India’s economy expanded at a sharper-than-expected clip of 8.2 per cent in the July-September quarter, prompting analysts to raise their full-year growth estimates to above 7 per cent. That means the world’s fifth-largest economy is expanding at a pace close to its estimated potential growth of 6.5 per cent-7 per cent—the rate an economy can expand without sparking inflation.

India’s retail inflation, however, slowed to a record-low 0.25 per cent in October and is expected to remain benign for months.

“The December RBI policy will be set against a backdrop of resilient growth and ultra-low inflation. The stellar growth numbers reaffirm our view of a pause,” said Gaura Sen Gupta, chief economist at IDFC First Bank. “Space for easing is limited and should be utilised when downside risks to growth materialise.”

A majority of economists in a Reuters poll conducted ahead of the GDP data release had expected the Reserve Bank of India’s (RBI) key policy repo rate to be pared by 25 basis points to 5.25 per cent on December 5, followed by a pause through 2026. The RBI’s Monetary Policy Committee (MPC) had previously lowered the benchmark rate by 100 basis points in the first half of 2025 but has held it steady since August.

The Real Rate Debate

 

The high growth print has tempered some expectations for an immediate cut, shifting the focus to the debate over the real policy rate.

We think inflation has fallen more than anticipated and outlook for inflation also appears benign. So we expect the MPC to cut once (25 bps) to adjust real policy rate to reflect the change in inflation outcomes and outlook,” said A. Prasanna, chief economist at ICICI Securities Primary Dealership.

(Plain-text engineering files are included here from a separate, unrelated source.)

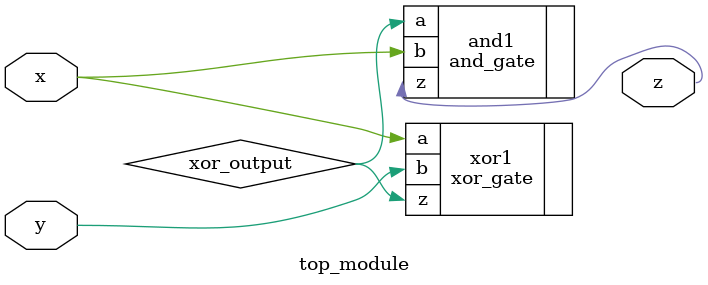
<source format=sv>
module top_module(
	input x,
	input y,
	output z);

	// XOR gate
	wire xor_output;
	xor_gate xor1(.a(x), .b(y), .z(xor_output));
	
	// AND gate
	and_gate and1(.a(xor_output), .b(x), .z(z));
	
endmodule

</source>
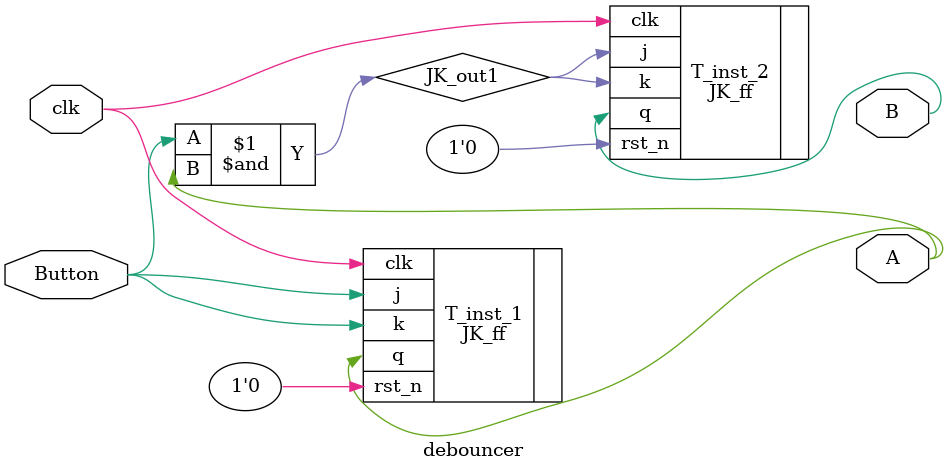
<source format=v>
module debouncer (
	input clk, Button,
	output A, B
);

	wire JK_out1, not_B;
	
	and and0 (JK_out1, Button, A);

	JK_ff T_inst_1 (
		.clk(clk),
		.q(A),
		.j(Button),
		.k(Button),
		.rst_n(1'b0)
	);
	
	JK_ff T_inst_2 (
	   .clk(clk),
		.q(B),
		.j(JK_out1),
		.k(JK_out1),
		.rst_n(1'b0)
	);

endmodule
</source>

At the current level of retail inflation, the neutral real rate—the repo rate minus inflation—is sharply higher. Those arguing for a cut say that growth will weaken in the second half of India’s financial year ending on March 31, 2026, due to factors like the punitive U.S. import tariff of 50 per cent on Indian goods, which is expected to hurt exports and employment across sectors like textiles and jewellery.

Barclays in a note stated that the strong GDP print is “too hot to ignore” and that they no longer expect a rate cut this week. However, investors remain watchful, with expectations now tempered but not entirely dismissed. Economists expect the RBI to further reduce its full-year inflation forecast from 2.6 per cent, while the full-year GDP estimate could be raised from the current 6.8 per cent.